Nach unserer Auffassung bestehen in keiner Weise irgendwelche Mietschulden - weder auf die Grundmiete, die Nebenkosten inklusive Jahresabrechnung, noch die Kaution oder Ähnliches bezogen. Der mit der Kündigung geltend gemachte Rückstand bezieht sich auf eine zuvor jeweils angekündigte Mietminderung.
Jochen Zumbroich - Rechtsanwalt

Wie der Anwalt zudem berichtet, sollte sein Mandant diverse Unterlagen, wie der schriftliche Mietvertrag und ein Nachweis über die Kaution vorgelegen. „Dies ist zwar geschehen, geht nach unserer Auffassung indes an der eigentlichen Problematik vorbei. Es drängt sich der Verdacht auf, dass vonseiten des Vermieters seit Eintritt in das Mietverhältnis Kündigungsgründe gesucht werden, und nunmehr durch die Schikane-Handlungen zusätzlicher Druck gegenüber den verbliebenen Mietern aufgebaut werden soll.“ Zwar bleibe die Heizung abends nun ein, zwei Stunden länger in Betrieb, dennoch aber werde immer wieder, so Helmut Weyand, der Strom bei ihm und einer weiteren Mieterin abgestellt. Auch sei bereits öfters ein Mitarbeiter des Vermieters vor Ort gewesen, der sie zur Zahlung des Geldes aufforderte. „Das ist Nötigung“, so Helmut Weyand, der sich unter anderem auch an die Stadt wendet.

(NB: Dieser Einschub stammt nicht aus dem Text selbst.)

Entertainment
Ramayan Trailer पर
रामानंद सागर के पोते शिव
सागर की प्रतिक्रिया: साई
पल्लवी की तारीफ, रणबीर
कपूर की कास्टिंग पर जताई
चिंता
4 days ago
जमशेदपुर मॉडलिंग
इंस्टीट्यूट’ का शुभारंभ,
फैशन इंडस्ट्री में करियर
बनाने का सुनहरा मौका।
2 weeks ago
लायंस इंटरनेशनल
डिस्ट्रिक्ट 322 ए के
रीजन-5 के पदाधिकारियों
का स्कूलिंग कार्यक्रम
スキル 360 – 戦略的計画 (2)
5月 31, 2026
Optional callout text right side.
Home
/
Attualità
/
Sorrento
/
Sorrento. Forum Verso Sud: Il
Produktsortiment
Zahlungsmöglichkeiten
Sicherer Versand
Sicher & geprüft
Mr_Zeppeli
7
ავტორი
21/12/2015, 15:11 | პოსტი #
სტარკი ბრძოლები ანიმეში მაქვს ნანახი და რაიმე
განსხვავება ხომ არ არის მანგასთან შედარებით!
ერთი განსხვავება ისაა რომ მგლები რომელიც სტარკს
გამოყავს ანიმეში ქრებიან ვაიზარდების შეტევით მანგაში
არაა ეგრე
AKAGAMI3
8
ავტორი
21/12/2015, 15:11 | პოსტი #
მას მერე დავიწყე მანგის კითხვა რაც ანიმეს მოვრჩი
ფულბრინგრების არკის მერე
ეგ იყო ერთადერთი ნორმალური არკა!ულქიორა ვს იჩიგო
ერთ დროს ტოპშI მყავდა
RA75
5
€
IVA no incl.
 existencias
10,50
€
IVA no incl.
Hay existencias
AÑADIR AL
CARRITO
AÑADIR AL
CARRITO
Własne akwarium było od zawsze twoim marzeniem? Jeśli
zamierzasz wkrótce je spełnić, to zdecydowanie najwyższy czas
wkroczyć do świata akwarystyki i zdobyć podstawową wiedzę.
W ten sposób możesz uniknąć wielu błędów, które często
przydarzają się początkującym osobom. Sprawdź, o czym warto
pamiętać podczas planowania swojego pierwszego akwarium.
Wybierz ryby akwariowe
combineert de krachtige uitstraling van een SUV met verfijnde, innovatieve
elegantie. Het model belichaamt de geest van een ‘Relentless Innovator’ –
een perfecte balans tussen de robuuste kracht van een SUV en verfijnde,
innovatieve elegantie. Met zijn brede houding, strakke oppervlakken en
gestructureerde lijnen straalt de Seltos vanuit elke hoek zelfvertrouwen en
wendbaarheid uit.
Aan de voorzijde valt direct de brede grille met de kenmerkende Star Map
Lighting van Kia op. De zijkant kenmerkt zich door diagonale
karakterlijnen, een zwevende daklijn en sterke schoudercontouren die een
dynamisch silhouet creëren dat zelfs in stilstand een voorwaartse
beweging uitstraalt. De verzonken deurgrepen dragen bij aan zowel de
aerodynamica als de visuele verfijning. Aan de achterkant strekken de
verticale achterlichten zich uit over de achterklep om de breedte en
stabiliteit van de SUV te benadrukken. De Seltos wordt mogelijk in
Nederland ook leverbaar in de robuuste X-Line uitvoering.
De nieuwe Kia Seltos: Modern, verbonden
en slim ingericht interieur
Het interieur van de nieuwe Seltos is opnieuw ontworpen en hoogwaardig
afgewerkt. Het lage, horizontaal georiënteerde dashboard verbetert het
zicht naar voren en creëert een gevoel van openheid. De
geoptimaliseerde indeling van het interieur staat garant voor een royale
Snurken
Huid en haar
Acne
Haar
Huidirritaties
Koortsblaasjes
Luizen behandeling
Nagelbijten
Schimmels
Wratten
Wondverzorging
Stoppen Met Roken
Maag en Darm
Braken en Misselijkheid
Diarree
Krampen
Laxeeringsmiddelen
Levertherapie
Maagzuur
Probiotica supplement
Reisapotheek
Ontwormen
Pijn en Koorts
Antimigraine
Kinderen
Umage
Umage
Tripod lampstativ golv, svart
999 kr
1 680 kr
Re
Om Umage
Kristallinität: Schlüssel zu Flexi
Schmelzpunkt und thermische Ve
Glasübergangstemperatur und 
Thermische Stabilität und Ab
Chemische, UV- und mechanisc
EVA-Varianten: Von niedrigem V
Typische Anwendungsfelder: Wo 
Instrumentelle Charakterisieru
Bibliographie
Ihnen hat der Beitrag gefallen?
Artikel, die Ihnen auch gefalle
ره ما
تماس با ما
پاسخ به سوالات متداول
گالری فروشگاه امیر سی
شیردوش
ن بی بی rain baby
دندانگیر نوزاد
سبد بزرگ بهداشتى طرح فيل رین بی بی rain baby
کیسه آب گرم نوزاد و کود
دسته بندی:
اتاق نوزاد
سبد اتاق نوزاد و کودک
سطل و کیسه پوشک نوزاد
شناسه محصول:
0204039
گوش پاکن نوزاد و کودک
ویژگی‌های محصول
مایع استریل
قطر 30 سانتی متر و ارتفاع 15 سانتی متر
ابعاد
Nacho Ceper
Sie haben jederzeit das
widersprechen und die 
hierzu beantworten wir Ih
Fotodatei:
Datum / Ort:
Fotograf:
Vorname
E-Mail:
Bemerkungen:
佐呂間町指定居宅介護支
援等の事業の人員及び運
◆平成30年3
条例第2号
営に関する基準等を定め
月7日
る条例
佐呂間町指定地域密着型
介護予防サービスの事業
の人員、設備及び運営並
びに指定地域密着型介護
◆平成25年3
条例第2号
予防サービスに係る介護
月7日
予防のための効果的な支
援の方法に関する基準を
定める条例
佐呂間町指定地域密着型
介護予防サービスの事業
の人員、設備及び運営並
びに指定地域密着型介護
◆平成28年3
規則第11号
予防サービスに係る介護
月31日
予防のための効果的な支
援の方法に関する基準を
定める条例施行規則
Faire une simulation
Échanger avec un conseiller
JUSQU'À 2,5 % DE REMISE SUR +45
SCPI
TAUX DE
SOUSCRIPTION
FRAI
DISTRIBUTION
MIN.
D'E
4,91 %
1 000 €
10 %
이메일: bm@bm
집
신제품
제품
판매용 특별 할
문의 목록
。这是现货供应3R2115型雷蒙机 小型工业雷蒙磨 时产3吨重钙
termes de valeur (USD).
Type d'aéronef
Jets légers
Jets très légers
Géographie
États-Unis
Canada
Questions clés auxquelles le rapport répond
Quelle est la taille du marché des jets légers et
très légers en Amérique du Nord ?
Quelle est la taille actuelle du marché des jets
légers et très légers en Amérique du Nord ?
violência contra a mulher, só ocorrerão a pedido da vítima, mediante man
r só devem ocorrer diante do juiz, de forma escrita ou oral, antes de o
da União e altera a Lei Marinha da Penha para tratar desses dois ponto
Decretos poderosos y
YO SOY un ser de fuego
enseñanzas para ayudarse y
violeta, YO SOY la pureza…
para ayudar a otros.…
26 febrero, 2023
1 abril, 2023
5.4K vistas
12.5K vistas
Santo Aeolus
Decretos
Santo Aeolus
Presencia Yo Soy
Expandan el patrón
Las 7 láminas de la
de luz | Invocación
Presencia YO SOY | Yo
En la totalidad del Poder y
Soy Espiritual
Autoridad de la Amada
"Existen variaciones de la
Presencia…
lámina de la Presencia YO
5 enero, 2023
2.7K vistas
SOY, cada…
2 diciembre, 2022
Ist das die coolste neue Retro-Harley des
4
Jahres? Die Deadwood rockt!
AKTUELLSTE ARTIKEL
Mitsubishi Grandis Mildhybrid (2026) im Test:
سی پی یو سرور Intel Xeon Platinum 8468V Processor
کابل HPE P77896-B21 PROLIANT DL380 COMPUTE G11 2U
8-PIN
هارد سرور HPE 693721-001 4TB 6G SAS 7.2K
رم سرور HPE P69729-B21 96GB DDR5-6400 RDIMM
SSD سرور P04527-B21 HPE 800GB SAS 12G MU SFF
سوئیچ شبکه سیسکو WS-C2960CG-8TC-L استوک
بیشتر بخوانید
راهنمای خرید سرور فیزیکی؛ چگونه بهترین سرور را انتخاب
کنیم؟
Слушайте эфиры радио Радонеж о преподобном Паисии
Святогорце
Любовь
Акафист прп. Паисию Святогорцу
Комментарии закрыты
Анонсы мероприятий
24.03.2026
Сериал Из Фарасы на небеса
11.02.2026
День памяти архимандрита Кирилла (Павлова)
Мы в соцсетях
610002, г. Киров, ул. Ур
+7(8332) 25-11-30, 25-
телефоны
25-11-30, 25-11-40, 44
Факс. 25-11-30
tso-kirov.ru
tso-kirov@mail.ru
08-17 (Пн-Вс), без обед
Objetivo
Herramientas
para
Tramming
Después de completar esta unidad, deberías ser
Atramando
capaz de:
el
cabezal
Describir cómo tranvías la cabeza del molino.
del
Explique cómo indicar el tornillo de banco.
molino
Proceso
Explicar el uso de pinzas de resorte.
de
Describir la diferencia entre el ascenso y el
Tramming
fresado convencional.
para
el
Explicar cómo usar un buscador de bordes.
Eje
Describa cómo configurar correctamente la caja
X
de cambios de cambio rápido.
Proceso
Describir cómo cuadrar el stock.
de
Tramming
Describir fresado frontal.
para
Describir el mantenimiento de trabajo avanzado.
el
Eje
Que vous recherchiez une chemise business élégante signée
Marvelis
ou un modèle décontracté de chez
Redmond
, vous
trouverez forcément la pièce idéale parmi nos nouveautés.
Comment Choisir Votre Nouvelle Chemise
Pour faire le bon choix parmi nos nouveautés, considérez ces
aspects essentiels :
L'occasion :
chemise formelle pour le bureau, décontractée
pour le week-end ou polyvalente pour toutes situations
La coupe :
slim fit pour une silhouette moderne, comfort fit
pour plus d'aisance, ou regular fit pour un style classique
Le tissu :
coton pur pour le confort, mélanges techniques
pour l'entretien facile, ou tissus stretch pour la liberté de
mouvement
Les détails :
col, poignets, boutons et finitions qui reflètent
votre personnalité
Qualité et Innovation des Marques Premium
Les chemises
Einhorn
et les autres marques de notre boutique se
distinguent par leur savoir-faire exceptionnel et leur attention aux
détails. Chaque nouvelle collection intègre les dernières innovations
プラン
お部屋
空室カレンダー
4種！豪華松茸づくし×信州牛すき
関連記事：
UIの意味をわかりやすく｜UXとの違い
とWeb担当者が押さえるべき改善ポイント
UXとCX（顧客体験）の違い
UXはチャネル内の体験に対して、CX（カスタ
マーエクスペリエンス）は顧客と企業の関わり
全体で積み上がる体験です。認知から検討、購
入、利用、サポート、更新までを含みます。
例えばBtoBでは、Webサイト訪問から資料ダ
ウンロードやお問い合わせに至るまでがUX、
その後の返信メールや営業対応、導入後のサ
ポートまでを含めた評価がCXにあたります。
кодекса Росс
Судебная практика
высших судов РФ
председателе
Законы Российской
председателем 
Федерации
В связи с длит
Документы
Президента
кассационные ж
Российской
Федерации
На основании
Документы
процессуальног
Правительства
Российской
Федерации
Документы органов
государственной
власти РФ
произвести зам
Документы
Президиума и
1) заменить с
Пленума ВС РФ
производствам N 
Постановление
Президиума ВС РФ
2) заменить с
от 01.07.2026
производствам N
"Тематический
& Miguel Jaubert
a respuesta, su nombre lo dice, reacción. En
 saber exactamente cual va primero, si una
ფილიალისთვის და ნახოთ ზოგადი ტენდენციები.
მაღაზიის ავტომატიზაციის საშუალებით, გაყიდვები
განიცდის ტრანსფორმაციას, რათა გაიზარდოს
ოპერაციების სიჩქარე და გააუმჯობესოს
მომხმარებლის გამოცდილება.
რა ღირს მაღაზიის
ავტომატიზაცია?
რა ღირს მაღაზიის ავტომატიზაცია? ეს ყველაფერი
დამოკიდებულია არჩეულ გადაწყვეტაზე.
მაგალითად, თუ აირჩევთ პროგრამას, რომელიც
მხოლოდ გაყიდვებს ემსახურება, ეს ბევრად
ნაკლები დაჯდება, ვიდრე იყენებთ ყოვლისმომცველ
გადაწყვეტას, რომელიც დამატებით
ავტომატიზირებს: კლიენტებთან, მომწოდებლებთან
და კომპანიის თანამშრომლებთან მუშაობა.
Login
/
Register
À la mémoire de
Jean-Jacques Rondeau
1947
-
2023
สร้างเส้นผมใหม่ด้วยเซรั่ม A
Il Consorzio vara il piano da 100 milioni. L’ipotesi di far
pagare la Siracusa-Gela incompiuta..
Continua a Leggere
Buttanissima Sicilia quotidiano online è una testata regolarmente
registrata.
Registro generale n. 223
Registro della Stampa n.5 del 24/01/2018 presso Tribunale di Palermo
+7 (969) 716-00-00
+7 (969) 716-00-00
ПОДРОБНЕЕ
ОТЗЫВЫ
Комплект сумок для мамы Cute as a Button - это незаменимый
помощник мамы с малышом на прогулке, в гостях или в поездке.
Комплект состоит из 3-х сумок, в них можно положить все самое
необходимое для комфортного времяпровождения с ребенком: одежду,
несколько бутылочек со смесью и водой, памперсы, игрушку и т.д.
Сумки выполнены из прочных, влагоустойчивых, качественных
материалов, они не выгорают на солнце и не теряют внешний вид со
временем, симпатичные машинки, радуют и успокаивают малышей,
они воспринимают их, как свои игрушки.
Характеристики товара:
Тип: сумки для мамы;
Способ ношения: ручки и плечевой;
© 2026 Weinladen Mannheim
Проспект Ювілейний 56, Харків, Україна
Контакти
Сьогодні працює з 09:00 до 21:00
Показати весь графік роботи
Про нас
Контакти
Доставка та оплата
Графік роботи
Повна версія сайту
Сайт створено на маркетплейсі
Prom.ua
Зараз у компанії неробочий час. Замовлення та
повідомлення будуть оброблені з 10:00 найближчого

Mieter suchen Hilfe bei Stadt und Polizei

„Als Stadt Bad Berleburg unterstützen wir – wie schon im gesamten Prozess rund um das Berliner Viertel – im Rahmen unserer Möglichkeiten den Bewohner, wenngleich wir nicht Eigentümerin der Immobilie sind. Daher haben wir bereits Kontakt mit dem Eigentümer aufgenommen, bislang aber noch keine Rückmeldung erhalten“, teilt die Abteilung Sicherheit und Ordnung der Stadt Bad Berleburg mit. „Zunächst einmal können wir dem Bewohner nur raten, den Fall entsprechend bei der Polizei zu melden. Diese ist in diesem Fall zuständige Ansprechpartnerin, da es sich hier um mögliche strafrechtliche Ansprüche handelt.“ Das taten Helmut Weyand und eine weitere Mieterin.

Wie Stefan Pusch von der Kreispolizeibehörde Siegen-Wittgenstein bestätigt, gab es am 21. März einen Einsatz an der genannten Adresse. „Laut Einsatzprotokoll handelte es sich um Mietstreitigkeiten. Es wurde ein Gespräch geführt, mit Hinweis auf den zivilen Klageweg.“ Unsere Redaktion konfrontierte den Vermieter via Mail mit den Vorwürfen. Eine Antwort liegt bislang noch nicht vor. Auch via Telefon war niemand zu erreichen, eine Ansage auf dem AB nicht möglich.